Your list so far is good and I agree with those. But here are some additional things that particularly irk me.

1. Code that's too clever. Yea, you can munge some data structure to do something in one line, but it's going to take me 20 minutes to figure out what that line does and it often has subtle bugs in there because it doesn't do any error checking. Bonus points if there's no documentation saying what it does.
2. Bad variable names. This is really an art and good code makes obvious what the variables are doing and how to change them. Bad code makes this a complete guess because they're named something like "data" or "element" or even worse "x". There are exceptions, of course, but it really hampers readability or changes down the line when variable names are vague, or even worse, deceiving.
3. Too much abstraction. This is particularly egregious with Java programmers, who seem to want classes for everything. Now you have to open 13 different files to find out where the actual implemented function is and it's not at all obvious where you have to make changes to fix the bug.
4. Uberfunctions. A method or function that's 3 pages long and does 30 different things is just asking for trouble. I've seen so many of these that the programmer was too lazy to separate. The problem is that a function that's really long is very hard to conceptually keep in your mind when you're fixing something. And it's really easy to break. I can almost guarantee that these functions also lack unit tests, making changes to them very difficult.

These are some of the things that really annoy me, though there's probably a lot more. It just smells bad.

• Stuff that is implemented twice. (Copy & Paste) You fix a bug an find out that the bug is also some where else.
• Non runnable code after you got if from git or no documentation what to do to run the solution. (Install Database, Dependenies, whatever...)
• Code documentation about WHAT the code is doing instead of WHY it is doing it. I think thats one thing beginners often do because they are not used to read code.

To be honest, if you look at code you wrote 10 years ago you'll probably find stuff like that ;)

I once saw a PowerPoint created to explain how shit an inherited codebase was. Lots of stuff you mentioned, duplicated methods, breaking abstraction layers all over the place, stuff like that. I felt bad for the original owners being called out like that, but they also kinda deserved it lol

I'm not a software engineer but a data scientist.

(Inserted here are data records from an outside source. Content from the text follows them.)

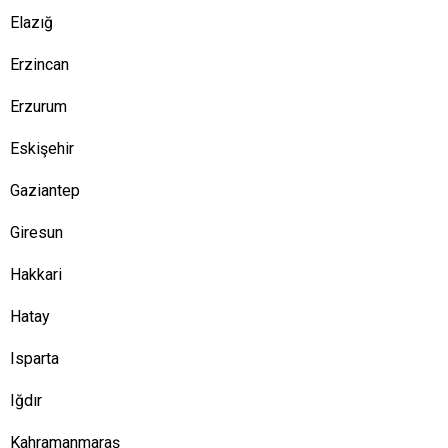
Elazığ
Erzincan
Erzurum
Eskişehir
Gaziantep
Giresun
Hakkari
Hatay
Isparta
Iğdır
Kahramanmaraş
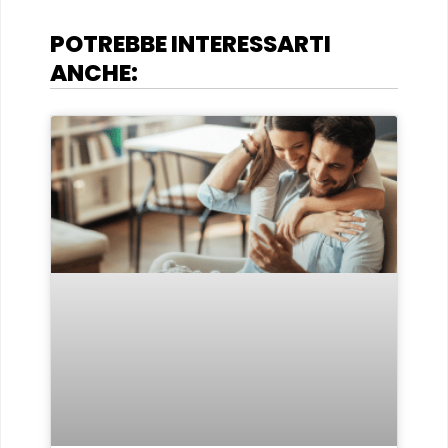
POTREBBE INTERESSARTI
ANCHE:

But I can tell you that in the data world, unit tests are not yet that common practice. But it really should be. People string together SQL queries that give insensible output and no one is checking, at least not as part of regular workflow.

I'm part-timer so not really able to push for culture change on this at my org, but something i've noticed and it causes problems for sure

I personally like code to be easy to understand, but I also agree with all your other points.

not making use of language patterns like inheritance/interfaces/modules/etc, no or bad documentation.

I think a lot of this overhyped. The easiest to understand code has minimally viable abstraction.

Here are some things that are not necessarily always bad but that I think smell:

1. No unit tests: The first thing I do in a new codebase is open the tests folder. A good set of tests should basically be API documentation for your code, showing me what it typically does, how it could go wrong, and what mitigations have been put in place.
2. Excessive use of mocks in tests: It's fine, and helpful, to mock out a few http requests, etc. but when your mocking code becomes as complex as the code under test, you have to wonder what is even being tested. Also, the source code becomes difficult to change: want to change one line? Now all of the tests fail because the mocks don't make sense any more and you have to spend much longer fixing up the mocks than it took to make the original code change.
3. No readme (or some useless, generic one that has nothing to do with this particular bit of code): I don't have time to analyze all of your code. Tell me what it does and how to test/package/run it.
4. Magic numbers: e.g. retry(5). What is that? Retry in 5 seconds? Retry 5 times? If the latter, then why not MAX_RETRIES = 5 or something then retry(MAX_RETRIES)?
5. Main/handler functions that basically do everything with no smaller functions. Impossible to test properly and difficult to add functionality.
6. Functions that take too many arguments: This is normally a sign that your functions have too many responsibilities or that you are passing data around in your code unnecessarily.
7. Singleton classes that exist solely to serve as a namespace. Especially annoying in something like Python where the file is a namespace.
8. Files or directories named "utils": these normally end up containing a bunch of misc. stuff because devs were too lazy to figure out where things should actually go because that might involve a little bit of refactoring and tidying up
9. Lack of type annotations (if the language supports them). Running a static type checker can eliminate a whole class of bugs. Annotations also help with code readability.

I consider shit code, assuming it works, to be hard to read and hard to build. If I have to read every line of a function/method to figure out what it does, it probably means the name of the function/method is inadequate at explaining it. If I have to build something that only works on a certain operating system, or has dependencies that only work on computers with specific local files, it's shitty code.

Premature optimization also makes for shitty code. One code snippet I remember used custom bitwise logic for multiplication. It was both a wasted effort (because of compiler optimizations), and made the code unnecessarily complex for newer junior devs on the team to understand.

Cleverness is fine imo, as long as the clever implementation is behind a good interface that can be swapped out easily if problems arise. I would prefer to start off with a well-abstracted dumb implementation and swap it for a clever one afterwards so that the commit history can be called upon for easy file reverts.